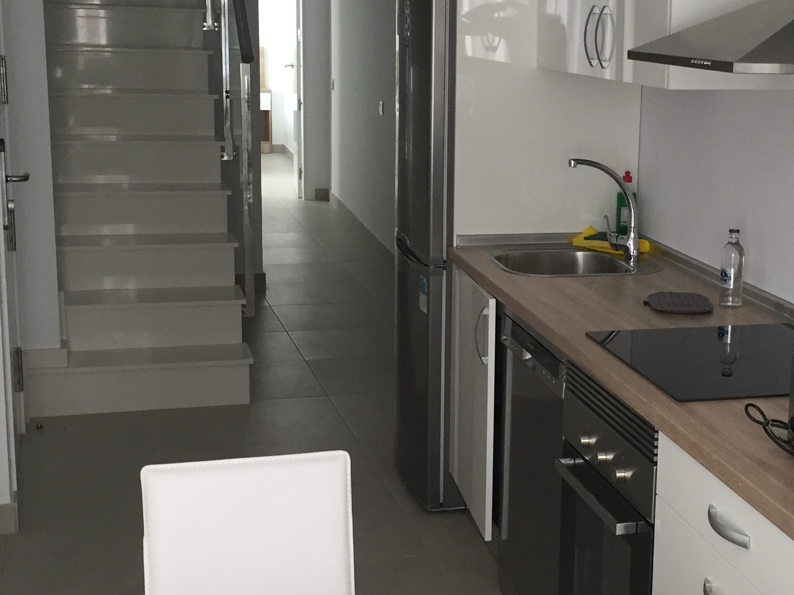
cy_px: 310
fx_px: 1376
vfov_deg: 24.4
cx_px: 553
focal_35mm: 60
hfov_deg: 31.8
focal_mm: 4.15
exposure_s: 1/33
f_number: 2.2
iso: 50
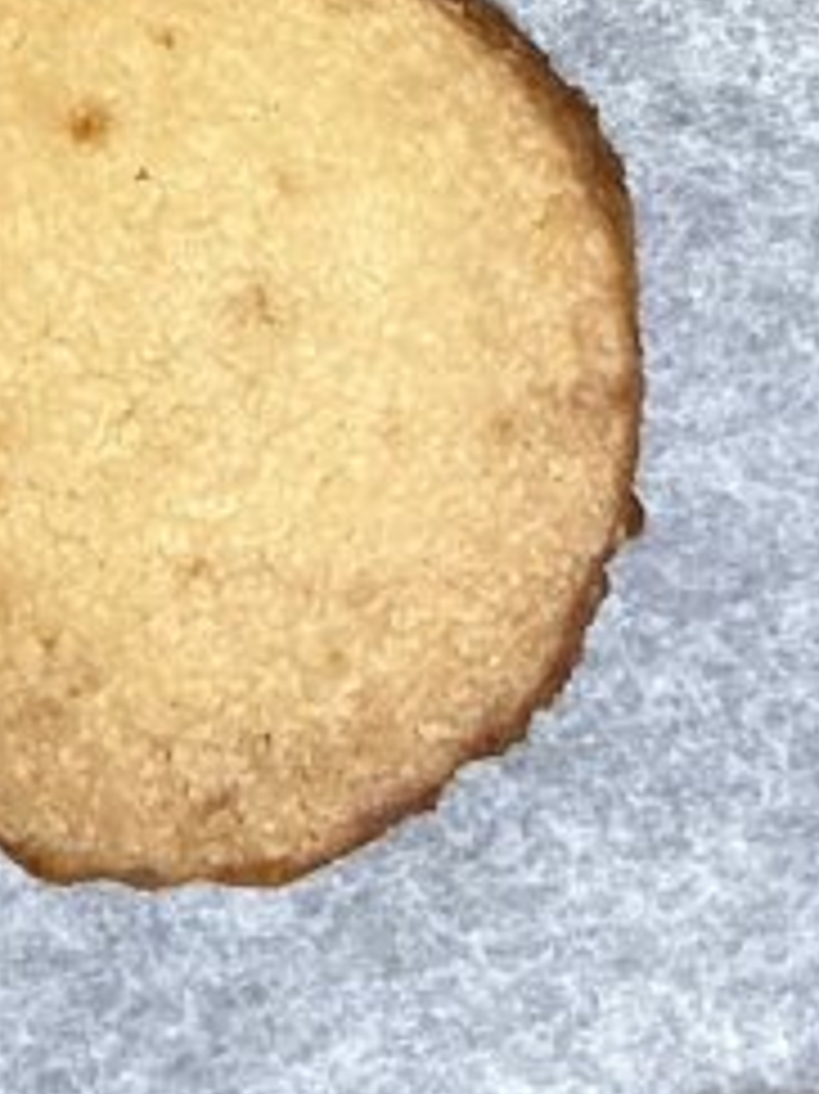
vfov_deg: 13.7
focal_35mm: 123
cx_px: -405
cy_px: -1078
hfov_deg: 11.5
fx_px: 3884
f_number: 1.8
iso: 100
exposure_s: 1/60
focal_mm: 3
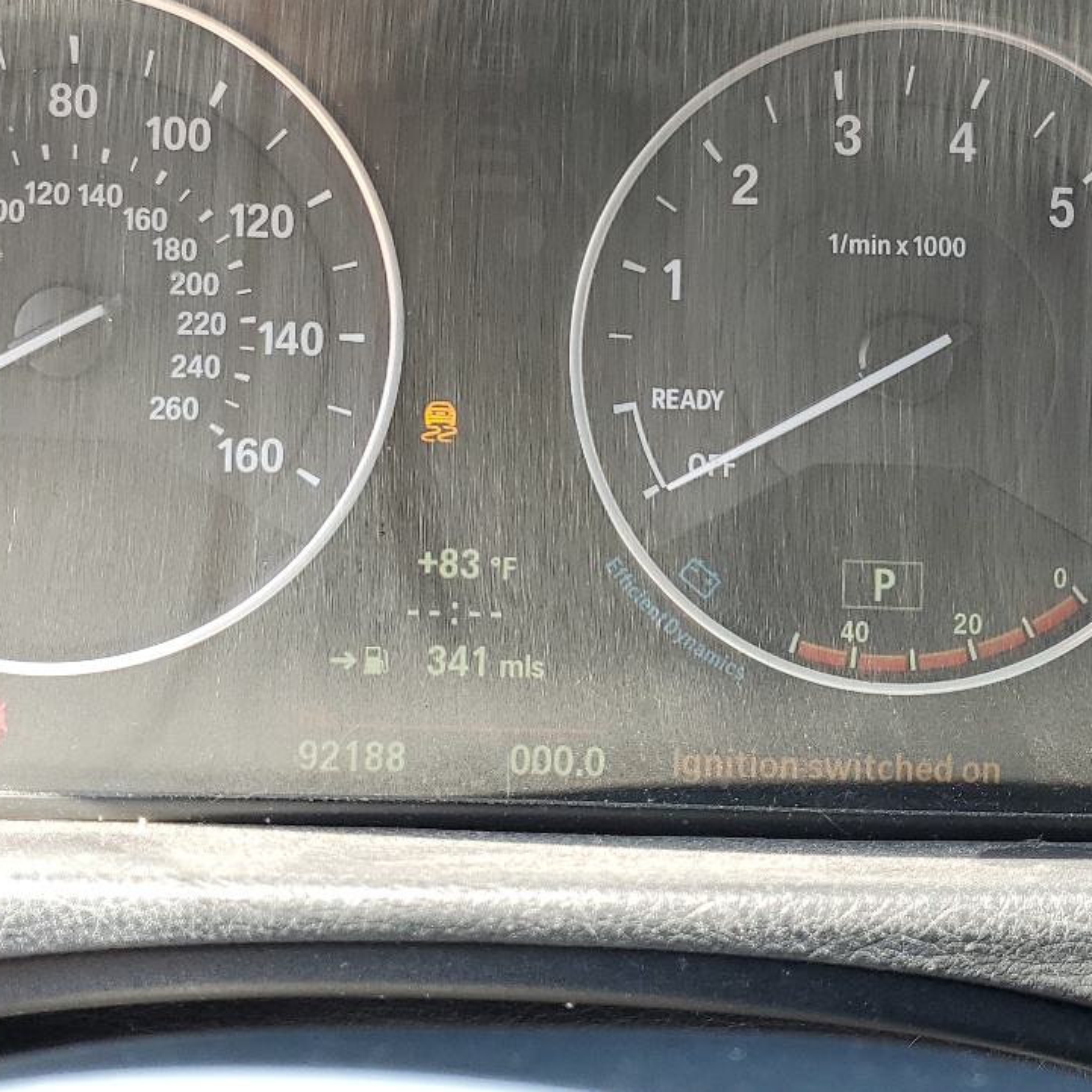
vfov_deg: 32.8
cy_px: 274
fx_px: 1820
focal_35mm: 51
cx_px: 468
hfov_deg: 33.3
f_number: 1.5
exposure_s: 1/152
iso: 50
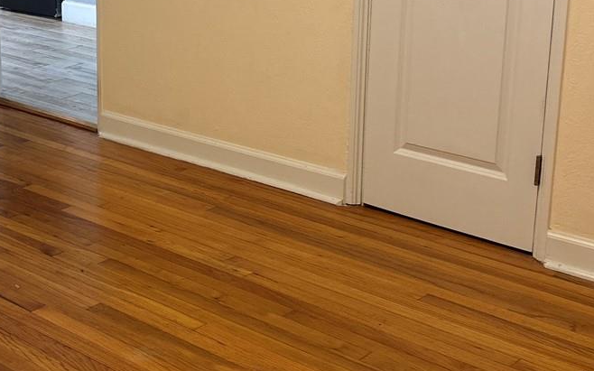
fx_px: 1084
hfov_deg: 29.7
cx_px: 90
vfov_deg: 19.3
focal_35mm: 67
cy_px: 95
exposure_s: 1/60
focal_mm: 5.96
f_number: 1.6
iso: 100
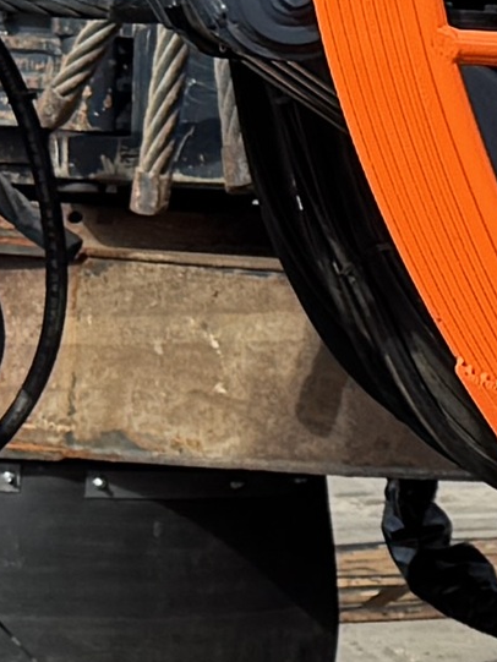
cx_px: 1485
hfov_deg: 6.0
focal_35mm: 228
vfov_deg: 8.7
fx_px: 4363
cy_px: 285
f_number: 1.78
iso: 80
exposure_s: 1/2174
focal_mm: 6.76
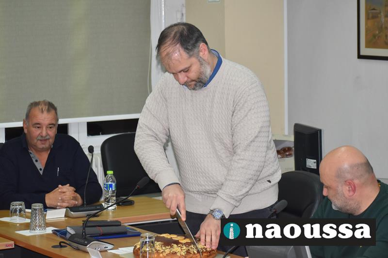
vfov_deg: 11.1
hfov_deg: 16.7
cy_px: 129
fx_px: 1325
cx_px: 194
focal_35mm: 123
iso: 1000
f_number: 4.8
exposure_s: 1/125
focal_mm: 82
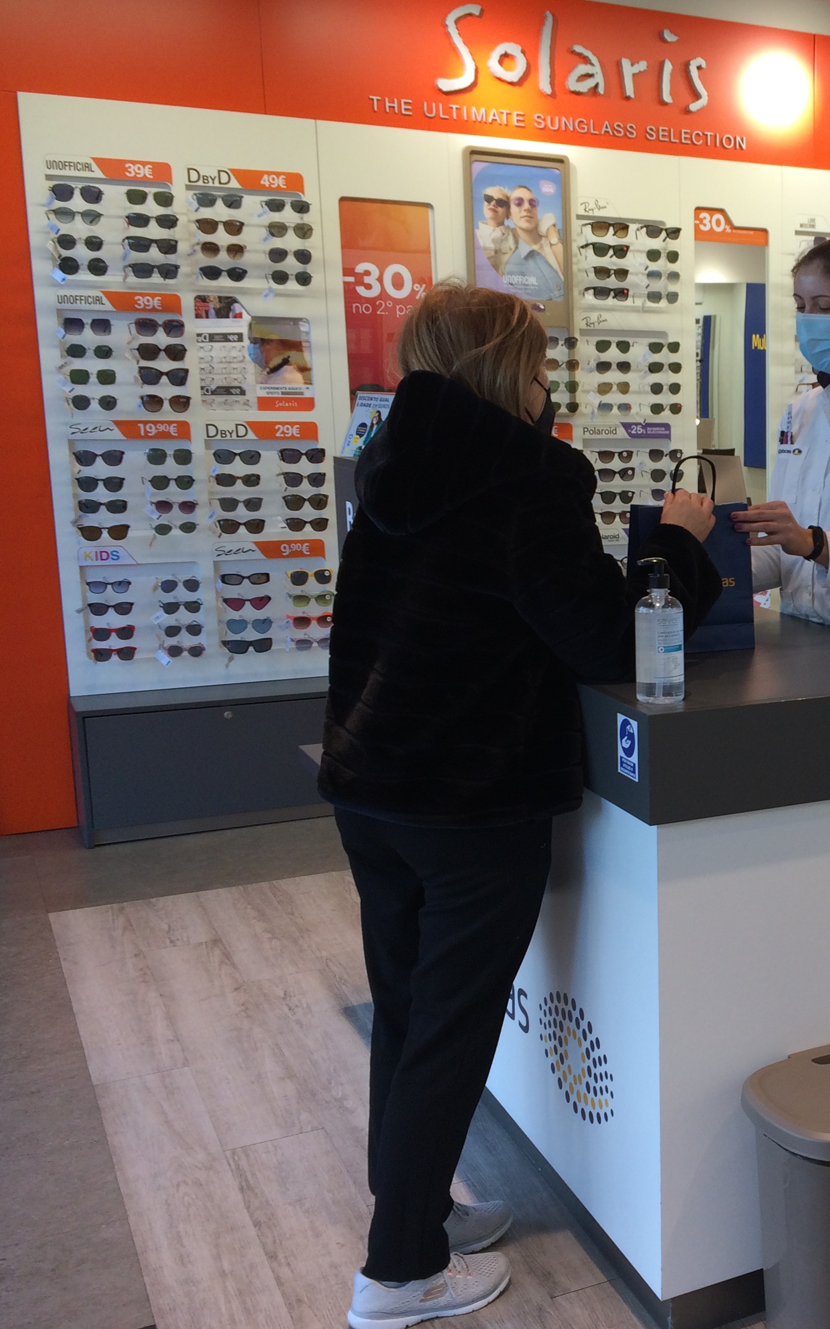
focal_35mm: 42
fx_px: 1520
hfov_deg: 28.1
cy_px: 679
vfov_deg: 47.2
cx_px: 889
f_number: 2.2
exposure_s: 1/100
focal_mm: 4.15
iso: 40
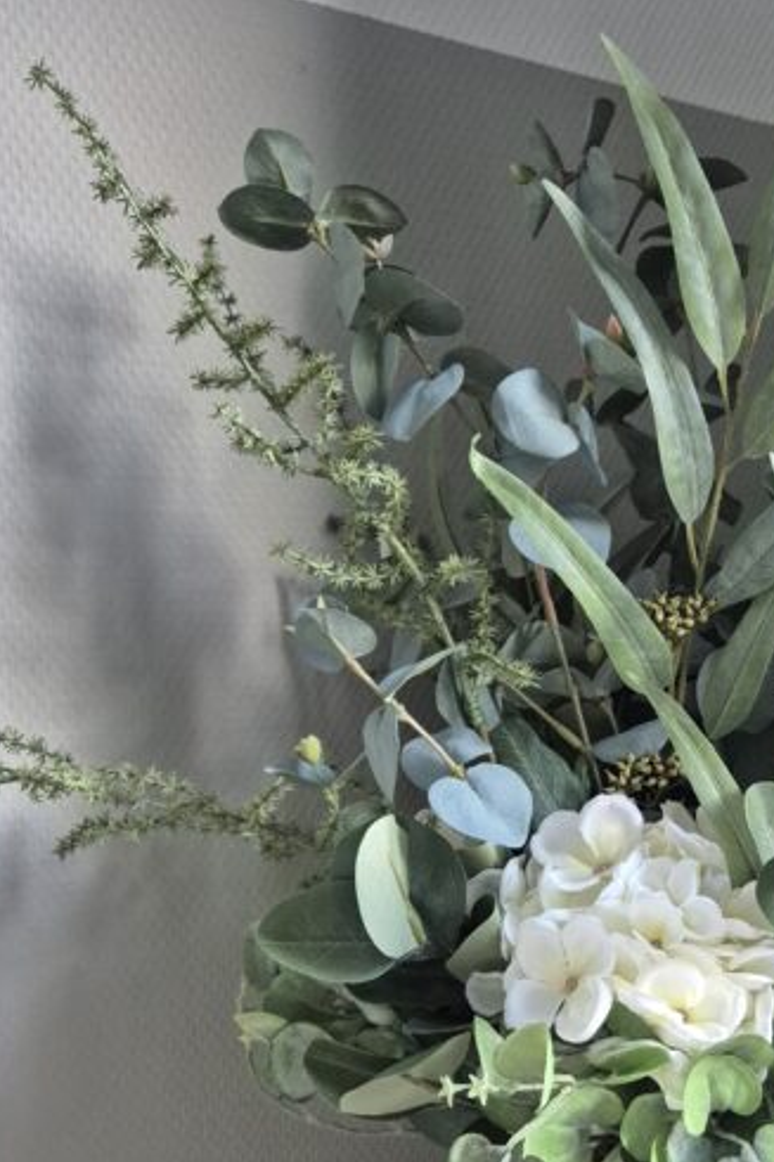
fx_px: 1259
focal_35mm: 39
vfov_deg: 48.2
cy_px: 828
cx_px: 686
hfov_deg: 32.6
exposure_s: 1/100
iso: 1600
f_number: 1.8
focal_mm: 5.4
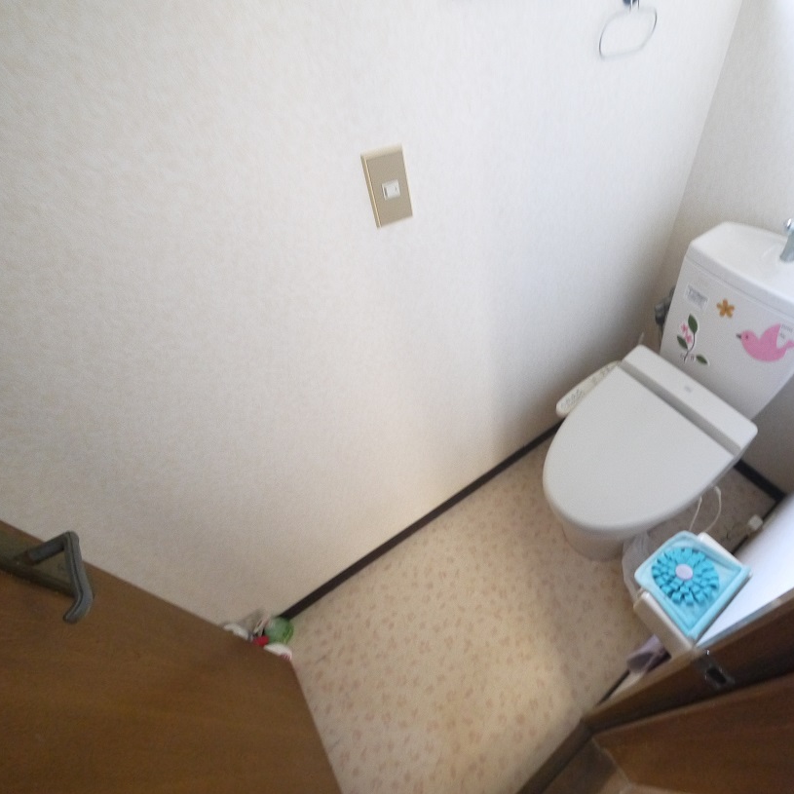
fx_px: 441
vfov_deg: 84.0
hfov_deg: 81.4
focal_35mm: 17
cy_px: 394
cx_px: 522
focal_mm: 7
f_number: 4
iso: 1600
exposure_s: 1/20
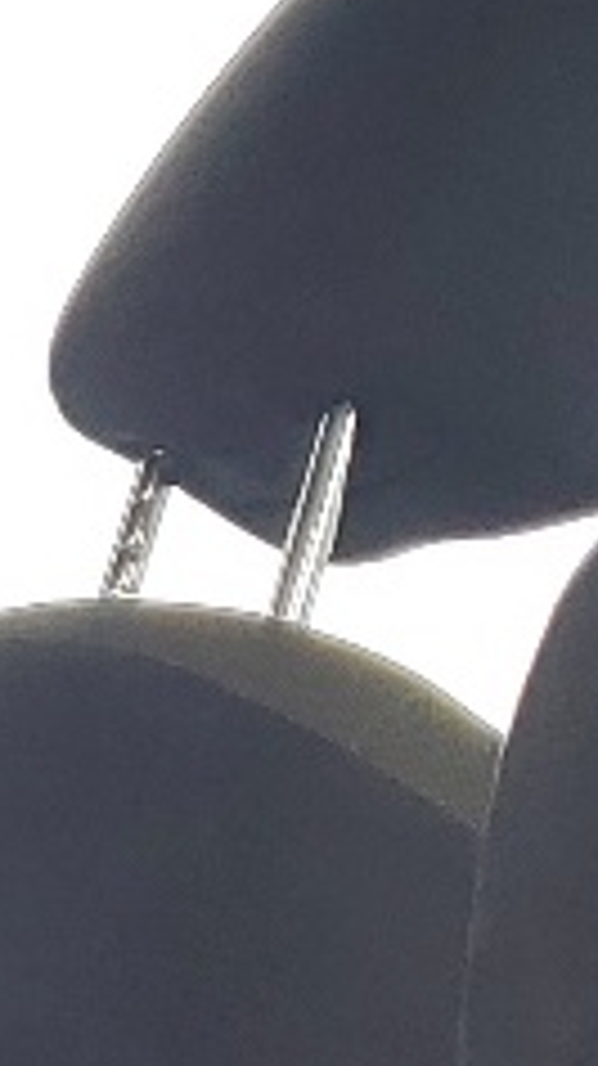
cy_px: 2029
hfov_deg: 6.0
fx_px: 5394
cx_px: -962
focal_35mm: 191
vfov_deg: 10.5
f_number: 1.5
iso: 50
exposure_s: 1/149
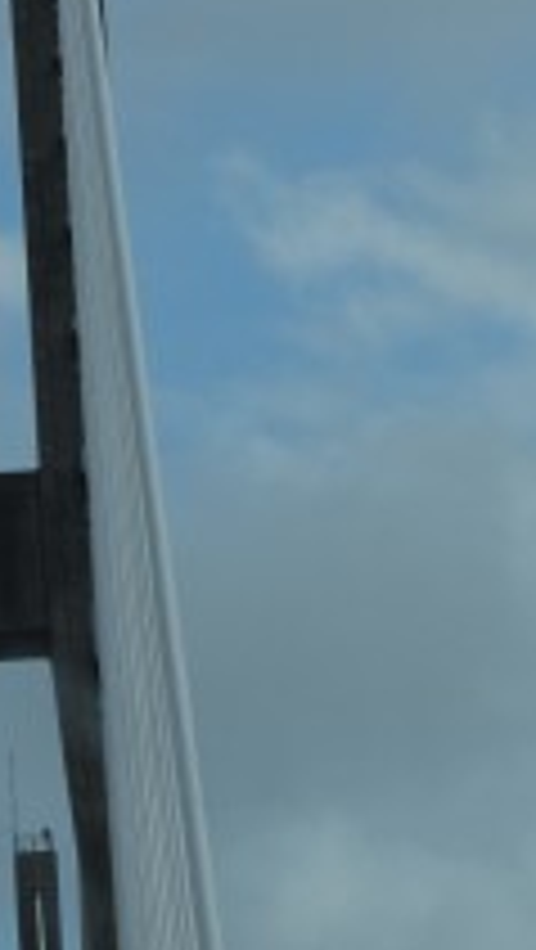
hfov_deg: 3.0
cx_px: -806
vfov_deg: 5.4
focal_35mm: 397
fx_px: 10011
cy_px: 351
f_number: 10
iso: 200
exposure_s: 1/400
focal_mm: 52
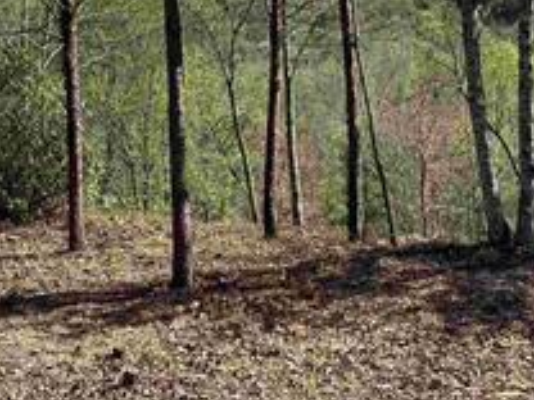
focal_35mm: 86
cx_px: -103
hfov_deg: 21.2
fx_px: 1327
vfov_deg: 16.4
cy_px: -90
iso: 20
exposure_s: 1/1429
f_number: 1.8
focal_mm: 3.99
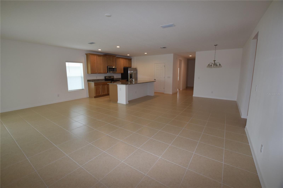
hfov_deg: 100.4
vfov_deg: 77.3
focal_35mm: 15
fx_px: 118
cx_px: 142
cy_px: 94
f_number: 5.6
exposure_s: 1/125
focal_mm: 10
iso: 800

◇ ◇ ◇ ◇ ◇

▸ REQUIREMENT
Each line above gets copied exactly; leave the pictures out.

▸ REPLY
cy_px: 310
fx_px: 1376
vfov_deg: 24.4
cx_px: 553
focal_35mm: 60
hfov_deg: 31.8
focal_mm: 4.15
exposure_s: 1/33
f_number: 2.2
iso: 50
vfov_deg: 13.7
focal_35mm: 123
cx_px: -405
cy_px: -1078
hfov_deg: 11.5
fx_px: 3884
f_number: 1.8
iso: 100
exposure_s: 1/60
focal_mm: 3
vfov_deg: 32.8
cy_px: 274
fx_px: 1820
focal_35mm: 51
cx_px: 468
hfov_deg: 33.3
f_number: 1.5
exposure_s: 1/152
iso: 50
fx_px: 1084
hfov_deg: 29.7
cx_px: 90
vfov_deg: 19.3
focal_35mm: 67
cy_px: 95
exposure_s: 1/60
focal_mm: 5.96
f_number: 1.6
iso: 100
cx_px: 1485
hfov_deg: 6.0
focal_35mm: 228
vfov_deg: 8.7
fx_px: 4363
cy_px: 285
f_number: 1.78
iso: 80
exposure_s: 1/2174
focal_mm: 6.76
vfov_deg: 11.1
hfov_deg: 16.7
cy_px: 129
fx_px: 1325
cx_px: 194
focal_35mm: 123
iso: 1000
f_number: 4.8
exposure_s: 1/125
focal_mm: 82
focal_35mm: 42
fx_px: 1520
hfov_deg: 28.1
cy_px: 679
vfov_deg: 47.2
cx_px: 889
f_number: 2.2
exposure_s: 1/100
focal_mm: 4.15
iso: 40
fx_px: 1259
focal_35mm: 39
vfov_deg: 48.2
cy_px: 828
cx_px: 686
hfov_deg: 32.6
exposure_s: 1/100
iso: 1600
f_number: 1.8
focal_mm: 5.4
fx_px: 441
vfov_deg: 84.0
hfov_deg: 81.4
focal_35mm: 17
cy_px: 394
cx_px: 522
focal_mm: 7
f_number: 4
iso: 1600
exposure_s: 1/20
cy_px: 2029
hfov_deg: 6.0
fx_px: 5394
cx_px: -962
focal_35mm: 191
vfov_deg: 10.5
f_number: 1.5
iso: 50
exposure_s: 1/149
hfov_deg: 3.0
cx_px: -806
vfov_deg: 5.4
focal_35mm: 397
fx_px: 10011
cy_px: 351
f_number: 10
iso: 200
exposure_s: 1/400
focal_mm: 52
focal_35mm: 86
cx_px: -103
hfov_deg: 21.2
fx_px: 1327
vfov_deg: 16.4
cy_px: -90
iso: 20
exposure_s: 1/1429
f_number: 1.8
focal_mm: 3.99
hfov_deg: 100.4
vfov_deg: 77.3
focal_35mm: 15
fx_px: 118
cx_px: 142
cy_px: 94
f_number: 5.6
exposure_s: 1/125
focal_mm: 10
iso: 800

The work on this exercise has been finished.